Polskie fantazmaty kolonialne, do których wywołania (willingly or not) przyczyniła się nieszczęsna powieść Sienkiewicza są tematem fascynującym samym w sobie. Wiadomo, że Sławianie, my lubim sielanki (oraz, co jest mniej znanym cytatem, że kolonie polskie zaczynają się za Rembertowem), szlachtę raczej ciągnęło pod lipę a nie pod żagle, a morza nas interesowały raczej jako coś od czego do czego ma się Polska rozciągać, a nie jako punkt wyjścia do dalszych podróży. Rzecz więc cała zaczyna się przypadkowo, epizodem kurlandzkim, który zresztą sam w sobie jest mitotwórczy. Pamiętam swoją lekturę Robinsona Cruzoe w wieku lat bodaj ośmiu. Książka opatrzona była posłowiem (abo przedmową), w którym jego autor (tłumacz?) wskazywał na postać Aleksandra Selkirka i wyspę Juan Fernandez, ale też podawał alternatywną hipotezę (skądinąd, jak sprawdziłem całkiem ostatnio, autorstwa Hyatt Verrilla) lokalizującą akcję książki na Tobago. Przy tej właśnie okazji znalazło się miejsce na dygresję kurlandzką i spekulację - “byłbyż więc Robinson gościem Rzeczpospolitej Obojga Narodów?”. Tak oto, już jako ośmiolatek wiedziałem, że Polska miała kolonie (per procura, ale zawsze) i że Piętaszek był Polakiem.

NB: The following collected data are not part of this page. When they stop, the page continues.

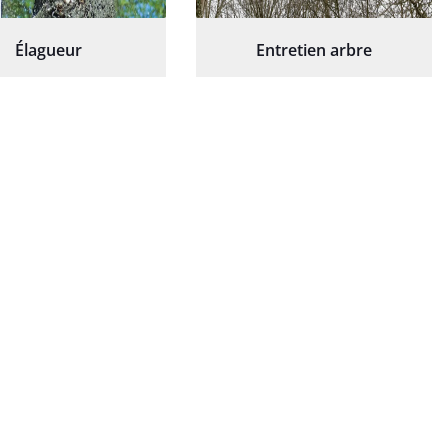
Élagueur
Entretien arbre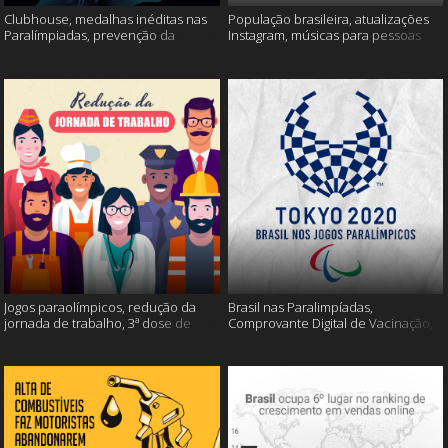
Clubhouse, medalhas inéditas nas
População brasileira, atualizações
Paralímpiadas, prevenção da
Instagram, músicas para pessoas
esclerose múltipla e muito mais
inteligentes e muito mais!
Jogos paraolímpicos, redução da
Brasil nas Paralimpíadas,
jornada de trabalho, 3ª dose de
Comprovante Digital de Vacinação,
vacina e muito mais!
WhatsApp e muito mais!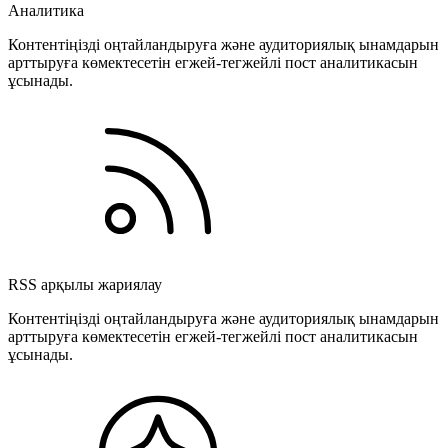
Аналитика
Контентіңізді оңтайландыруға және аудиториялық ынамдарын
арттыруға көмектесетін егжей-тегжейлі пост аналитикасын
ұсынады.
RSS арқылы жариялау
Контентіңізді оңтайландыруға және аудиториялық ынамдарын
арттыруға көмектесетін егжей-тегжейлі пост аналитикасын
ұсынады.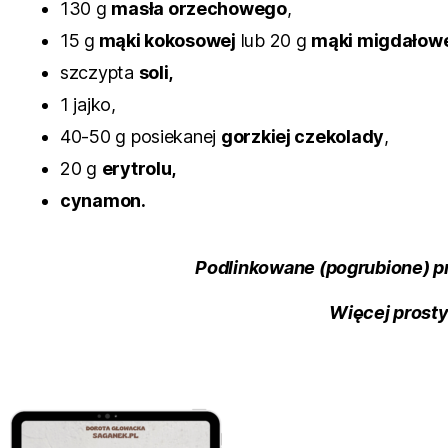
130 g
masła orzechowego
,
15 g
mąki kokosowej
lub 20 g
mąki migdałow
szczypta
soli,
1 jajko,
40-50 g posiekanej
gorzkiej czekolady
,
20 g
erytrolu,
cynamon.
Podlinkowane (pogrubione) 
Więcej prosty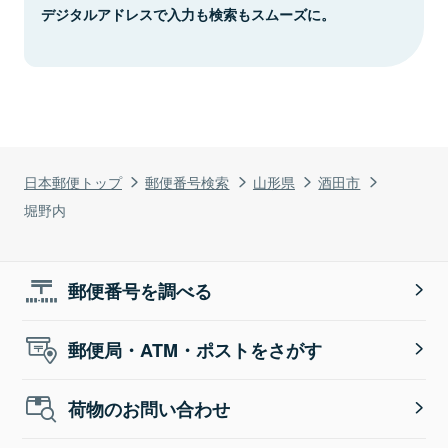
デジタルアドレスで入力も検索もスムーズに。
日本郵便トップ
郵便番号検索
山形県
酒田市
堀野内
郵便番号を調べる
郵便局・ATM・ポストをさがす
荷物のお問い合わせ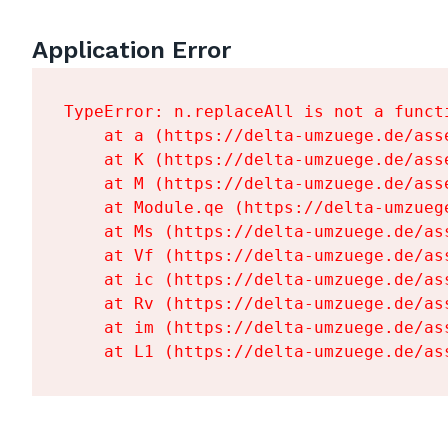
Application Error
TypeError: n.replaceAll is not a functi
    at a (https://delta-umzuege.de/ass
    at K (https://delta-umzuege.de/ass
    at M (https://delta-umzuege.de/ass
    at Module.qe (https://delta-umzueg
    at Ms (https://delta-umzuege.de/as
    at Vf (https://delta-umzuege.de/as
    at ic (https://delta-umzuege.de/as
    at Rv (https://delta-umzuege.de/as
    at im (https://delta-umzuege.de/as
    at L1 (https://delta-umzuege.de/as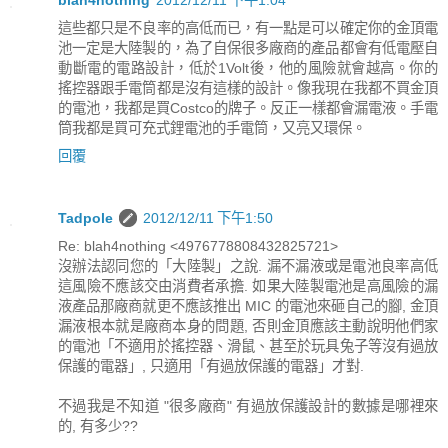
blah4nothing
2012/12/11 下午1:04
這些都只是不良率的高低而已，有一點是可以確定你的金頂電
池一定是大陸製的，為了自保很多廠商的產品都會有低電壓自
動斷電的電路設計，低於1Volt後，他的風險就會越高。你的
搖控器跟手電筒都是沒有這樣的設計。像我現在我都不買金頂
的電池，我都是買Costco的牌子。反正一樣都會漏電液。手電
筒我都是買可充式鋰電池的手電筒，又亮又環保。
回覆
Tadpole
2012/12/11 下午1:50
Re: blah4nothing <4976778808432825721>
沒辦法認同您的「大陸製」之說. 漏不漏液或是電池良率高低
這風險不應該交由消費者承擔. 如果大陸製電池是高風險的漏
液產品那廠商就更不應該推出 MIC 的電池來砸自己的腳, 金頂
漏液根本就是廠商本身的問題, 否則金頂應該主動說明他們家
的電池「不適用於搖控器、滑鼠、甚至於玩具兔子等沒有過放
保護的電器」, 只適用「有過放保護的電器」才對.
不過我是不知道 "很多廠商" 有過放保護設計的數據是哪裡來
的, 有多少??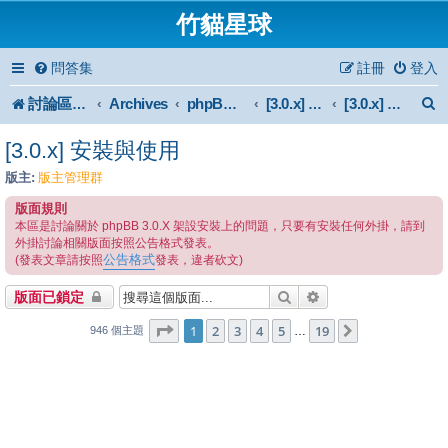
竹貓星球
問答集
註冊
登入
討論區首頁
Archives
phpBB 3.0.x Forum Archive
[3.0.x] Support
[3.0.x] 安裝與使用
[3.0.x] 安裝與使用
版主:
版主管理群
版面規則
本區是討論關於 phpBB 3.0.X 架設安裝上的問題，只要有安裝任何外掛，請到
外掛討論相關版面按照公告格式發表。
公告格式
(發表文章請按照
發表，違者砍文)
搜尋
進階搜尋
版面已鎖定
1
19
第
1
頁 (共
2
3
4
頁)
5
19
下一頁
…
946 個主題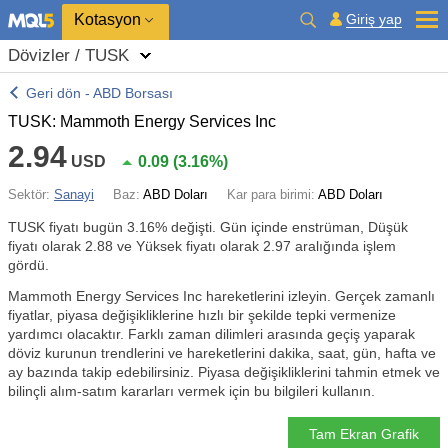
Kotasyon
Giriş yap
Dövizler / TUSK
Geri dön - ABD Borsası
TUSK: Mammoth Energy Services Inc
2.94
USD
0.09
(
3.16%
)
Sektör:
Sanayi
Baz:
ABD Doları
Kar para birimi:
ABD Doları
TUSK fiyatı bugün
3.16%
değişti. Gün içinde enstrüman, Düşük
fiyatı olarak 2.88 ve Yüksek fiyatı olarak 2.97 aralığında işlem
gördü.
Mammoth Energy Services Inc hareketlerini izleyin. Gerçek zamanlı
fiyatlar, piyasa değişikliklerine hızlı bir şekilde tepki vermenize
yardımcı olacaktır. Farklı zaman dilimleri arasında geçiş yaparak
döviz kurunun trendlerini ve hareketlerini dakika, saat, gün, hafta ve
ay bazında takip edebilirsiniz. Piyasa değişikliklerini tahmin etmek ve
bilinçli alım-satım kararları vermek için bu bilgileri kullanın.
Tam Ekran Grafik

W całej historii kurlandzkiej symptomatyczne są dwa elementy - ogólna niechęć Władysława IV Wazy do pomysłów kolonialnych (ale jak ktoś ma w tytule Vladislaus Quartus Dei gratia rex Poloniae, magnus dux Lithuaniae, Russiae, Prussiae, Masoviae, Samogitiae, Livoniaeque, Smolenscie, Severiae, Czernichoviaeque necnon Suecorum, Gothorum Vandalorumque haereditarius rex, electus magnus dux Moschoviae to go mniejszosciowe udziały w jakichś luterańskich geszeftach mało interesują) oraz fakt, że Tobago sprezentował Kettlerowi jego ojciec chrzestny, Jakub I Stuart (jak widać tradycja sprawiania drogich prezentów chrześniakom nie jest całkiem nowa).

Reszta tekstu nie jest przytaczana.